MARCH 30 » 7:30p

EAST COAST PREMIERE

2012, USA, 92 min.
Director: Richard Bates Jr. Screenwriter: Richard Bates Jr.
Cast: AnnaLynne McCord, Traci Lords and Ariel Winter
DIRECTOR RICHARD BATES JR. IN ATTENDANCE

Official Selection Sundance Film Festival 2012

“Scary, perverse, and yet somehow relatable, EXCISION is certainly the type of genre flick you’ll have a hard time shaking in the days after you watch it..” –Chris Bumbray, JoBlo.com

Pauline is your typical teen in that she’s quarrelsome, sardonic, and flush with hormonal bravado. Gliding through life as a simultaneously awkward and alienating force of nature, her intellect, ego, and preoccupation with homebrewed experimental surgery quite literally sets Pauline a cut above her peers. At least in her mind.

In reality, this unfortunate and unloved creature is accepted only by her ailing but otherwise well-adjusted younger sister, the aptly-named Grace, who is in need of a new set of lungs if she ever hopes to survive cystic fibrosis. Everyone else is understandably repulsed by Pauline’s sociopathic disregard for convention, her imperturbable cold-sore-n-acne-clad veneer, and a sarcastic wit that cuts through bone and social contract. Plus, she’s enthralled by scabs and cutting up dead things with the kind of zeal that warrants significant professional intervention.

It’s everyone’s refusal to embrace this prickly cactus of misunderstood genius, with the exception of little Grace, that forces Pauline to grapple with her increasingly thanatotic, psychosexual fantasies alone through wry conversation with a God she doesn’t believe in. Frustrated and at wits end, her Bible-brandishing mother Phyllis (Traci Lords) thinks forced “therapy” with pastor William (John Waters) and cotillion classes are the cure for her misfit daughter’s maladjustment.

On a mission to lose her virginity, become a surgeon, and save her sister, Pauline’s problems manifest themselves nightly via visually arresting pornoguignol dreamscapes.

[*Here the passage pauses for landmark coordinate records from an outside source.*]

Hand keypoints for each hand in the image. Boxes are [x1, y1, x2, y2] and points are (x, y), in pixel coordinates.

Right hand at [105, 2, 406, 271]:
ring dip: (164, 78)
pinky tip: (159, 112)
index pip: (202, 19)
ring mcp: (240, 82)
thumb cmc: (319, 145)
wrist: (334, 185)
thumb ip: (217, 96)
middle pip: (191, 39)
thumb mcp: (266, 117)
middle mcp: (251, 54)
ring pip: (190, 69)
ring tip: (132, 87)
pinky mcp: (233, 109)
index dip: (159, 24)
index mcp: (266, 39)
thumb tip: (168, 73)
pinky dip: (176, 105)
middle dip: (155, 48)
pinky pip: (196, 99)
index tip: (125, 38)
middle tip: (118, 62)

Building to a fever pitch, dark urges and the need for redemption force her to take matters into her own hands (also literally) with cathartic, if heartbreaking, consequences.

Part black comedy, horror, and modern cult classic, Excision crafts a visuallyrich tale of alienation, redemption, and surviving those awkward teen years with refreshing camp and cleverness. And a lot of blood. AnnaLynne McCord joins the panoply of awkward anti-heroine muses like May (May) and Veronica (Heathers), thoroughly transforming herself into a character that’s at once alien and completely, at times painfully, relatable.

– Nicole McControversy

PLAYING WITH

The Virgin Herod
Xander Robin
8 min.

If the Davids (Cronenberg & Lynch) had co-directed Can’t Hardly Wait, it’d look a little something like this tale of youthful obsession and the grotesque physical manifestations love hath wrought.